Struktur Organisasi Pemda Bakal Berubah

Reporter:

Editor:

hur

Kamis , 07 Januari 2016 15:22

LUWU UTARA, RAKYATSULSEL.COM – Perubahan Peraturan Pemerintah (PP) No 41/2007 tentang pedoman organisasi perangkat daerah sesuai perubahan Undang-Undang (UU) No 23/2014 tentang pemerintahan daerah, maka struktur organisasi kelembagaan akan mengalami perubahan.

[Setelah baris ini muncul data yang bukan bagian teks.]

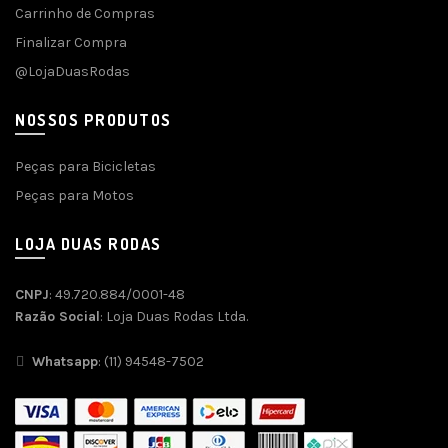
Carrinho de Compras
Finalizar Compra
@LojaDuasRodas
NOSSOS PRODUTOS
Peças para Bicicletas
Peças para Motos
LOJA DUAS RODAS
CNPJ
: 49.720.884/0001-48
Razão Social
: Loja Duas Rodas Ltda.
Whatsapp
: (11) 94548-7502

Menindaklanjuti hal tersebut, Kepala Bagian Organisasi tata laksana (Ortala) Kabupaten Luwu Utara (Lutra), Nursalim, menyampaikan bahwa penataan kelembagaan perangkat daerah akan dilakukan pemerintah pusat melalui masing-masing kementerian. Untuk sekarang ini, Pemkab Lutra melalui bagian Ortala telah melakukan langkah-langkah antara lain asistensi indikator yakni indikator faktor umum dan teknis.

“Pada tanggal 11 Januari 2016 mendatang, akan dilakukan validasi variable penataan kelembagaan data sekaligus persiapan dokumen. Setelah dilakukan validasi, selanjutnya menunggu keputusan pemerintah pusat terkait dengan Rancangan Pemerintah Pusat (RPP) yang saat ini dalam proses harmonisasi di Kementerian Hukum dan HAM. Setelah ditandatangani barulah kemudian dirancang pemerintah pusat seperti apa mekanisme penataan kelembagaan daerah,” jelasnya.

Tahapan selanjutnya, Pemkab akan menyampaikan hasil pemetaan ke Gubernur, dan selanjutnya Gubernur menyampaikan ke masing-masing Kementerian. Dari hasil pemetaan, Kementerian melakukan verifikasi data-data untuk menetapkan hasil pemetaan tersebut. Misalnya pemetaan lembaga kesehatan ditetapkan menteri Kesehatan.

“Setelah ada keputusan pemetaan, Pemkab membuat draf rancangan Perda kelembagaan yang diserahkan ke DPRD. Perda yang ditetapkan selanjutnya dikonsultasikan ke Gubernur, dan Gubernur konsultasikan ke Kemendagri, setelah itu ditindak lanjuti dengan peraturan Bupati,” urai Nursalim.

Namun dengan demikian kata Nursalim, konsekwensi dari ketentuan UU No 23/2014 terkait pasal 232 diperintahkan bahwa penataan kelembagaan akan di atur dengan PP jadi nanti menata kelembagaan prinsipnya berdasarkan urusan dan UU 23 di atur ada 24 urusan wajib.

“Enam di antaranya urusan wajib berkaitan pelayanan dasar, 18 urusan wajib yang tidak berkaitan dengan pelayanan dasar, ada 8 urusan pilihan. Namun di Kabupaten tinggal 5 karena yang 3 telah beralih ke provinsi yakni urusan energi dan sumber daya mineral, kehutanan dan urusan kelautan,” tambah Nursalim.

Dengan dikeluarkannya regulasi ini, maka tidak menutup kemungkinan dilakukan penggabungan kelembagaan. Namun tergantung hasil pemetaan karena ada aturan yang mengikat hal tersebut. Hanya saja dengan aturan ini tidak ada lagi kelembagaan dalam bentuk kantor, melainkan semua dalam bentuk Dinas dan Badan.